Überbürokratisierung

Schauen wir noch ein letztes Mal in das Freisleben-Buch Medizin ohne Moral, das jedem im Gesundheitswesen Tätigen ans Herz zu legen ist. Der Allgemeinarzt spricht an, was viele Kolleginnen und Kollegen bedrückt: Da ist etwa der Aufwand für Information und Dokumentation, der auch in den Pflegeheimen allmählich überhandnimmt.

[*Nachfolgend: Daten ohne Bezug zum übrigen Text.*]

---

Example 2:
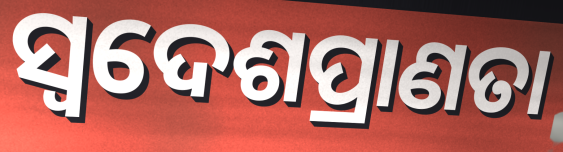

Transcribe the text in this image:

ସ୍ଵଦେଶପ୍ରାଣତା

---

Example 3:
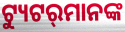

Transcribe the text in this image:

ଟ୍ୟୁଟର୍‍ମାନଙ୍କ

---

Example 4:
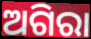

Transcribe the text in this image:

ଅଗିରା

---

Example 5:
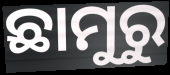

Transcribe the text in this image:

ଛାମୁରୁ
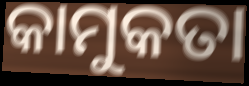
କାମୁକତା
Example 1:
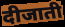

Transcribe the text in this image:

दीजाती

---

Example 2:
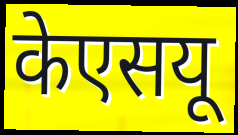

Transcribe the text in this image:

केएसयू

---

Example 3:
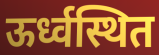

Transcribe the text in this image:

ऊर्ध्वस्थित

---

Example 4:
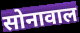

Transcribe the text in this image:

सोनावाल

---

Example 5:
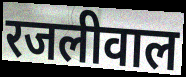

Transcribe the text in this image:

रजलीवाल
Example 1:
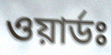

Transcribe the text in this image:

ওয়ার্ডঃ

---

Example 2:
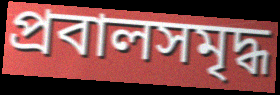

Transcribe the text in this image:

প্রবালসমৃদ্ধ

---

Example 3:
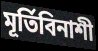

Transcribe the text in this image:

মূর্তিবিনাশী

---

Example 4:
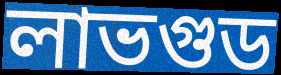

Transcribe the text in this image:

লাভগুড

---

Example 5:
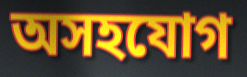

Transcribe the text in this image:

DSCN2013Die Krankenkassen pflegten statt einer Kultur des Vertrauens nun eine Kultur der Kontrolle, meint Freisleben auf Seite 46. Freilich muss ein Sozialstaat, der alle Belange in einer hoch strukturierten Gesellschaft verwalten will, Buch führen, und seit es den Computer gibt, fließen die Daten schneller. Manche Vorgänge laufen besser, doch wenn mehr geht, lassen sich das die Verwalter der Welt nicht entgehen, und sie füllen ihre Datensilos, die irgendwann zu gigantischen Datengräbern werden.

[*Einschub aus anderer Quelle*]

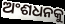
ଅଂଶଧନକୁ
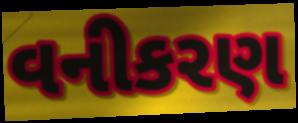
વનીકરણ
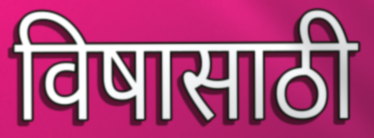
विषासाठी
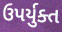
ઉપર્યુક્ત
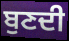
ਬੁਣਦੀ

Doch man kann die Akteure mit Forderungen auch überlasten, bis ihnen die Lust vergeht. Der Autor schreibt:

Diese »kafkaesken«, aufwendigen Formalisierungen wurden allmählich für immer mehr Routinetätigkeiten eingeführt, vornehmlich für Verordnungen von Leistungen, die von den Kostenträgern als Einsparpotenziel angesehen werden. Die Begründung lautet immer, dies sei im Namen der Qualität notwendig. … Eine absurde Bürokratie, die der Arzt aufgrund von Zeitknappheit kaum korrekt bearbeiten kann, führt häufig zu dem offenbar erwünschten Effekt, dass für den Patienten notwendige Verordnungen entgegen ihrem Bedarf immer weniger getätigt werden. 

DSCN2006Die Zunahme an Formalien werde in einem Bürokratieindex gemessen, nach dem die Bürokratie der Ärzte 54,49 Millionen Arbeitsstunden im Jahr ausmache; dafür könnte man 4000 neue Ärzte einstellen. Für den Bereich der Altenpflege hat Thomas Klier in seinem 2014 erschienenen Buch Wen kümmern die Alten? festgestellt, dass (2012) Arbeitszeit im Gegenwert von zehn Prozent der gesamten Pflegeversicherung für die Dokumentation draufgehe. Die Bundesregierung bestellte dann eine Frau für die Entbürokratisierung, aber von ihr hat man nicht mehr viel gehört. Klier schreibt:

Hier hat sich die Qualitätssicherung völlig verselbstständigt  und diejenigen, um die es eigentlich geht, vollständig aus dem Blick verloren. Qualitätssicherung ersetzt die Moral der Handelnden und die Ethik in den Institutionen. Und sie zerstört damit die Grundlagen für die Motivation, einen Beruf zu ergreifen, der Menschen dient.

Qualitätskontrolle heißt das Zauberwort. Schon in den 1960-er Jahren kursierte der Spruch »Formulare, Formulare — von der Wiege bis zur Bahre«. Mein Vater war damals Steuerberater, aber schon in den 1980-er Jahren war er, ein Mann der alten Schule, mit der Fülle der Gesetze und Regelungen überfordert, die man heute auch im Bankwesen wohl nur noch durch den Computer einigermaßen im Griff behalten kann. Doch überblicken muss man das Chaos, denn irgendwo gibt es eine kontrollierende Instanz.

Die Pflegeheime fürchten den unangemeldeten Besuch des MDK, des Medizinischen Dienstes der Krankenkassen, der wie ein Polizeitrupp das Dokumentierte unter die Lupe nimmt und die Heimleitung unter Druck setzt. Bei manchen Bewohnern muss die Flüssigkeitsmenge notiert werden, die sie zu sich nehmen (kann man das immer?), und wann sie Stuhlgang hatten und wie der war. Die Form und Konsistenz erfasst übrigens der Bristol Stool Scale, das habe ich mir gemerkt, aber das wollte ich nur nebenbei bemerkt haben, weil das kurios ist.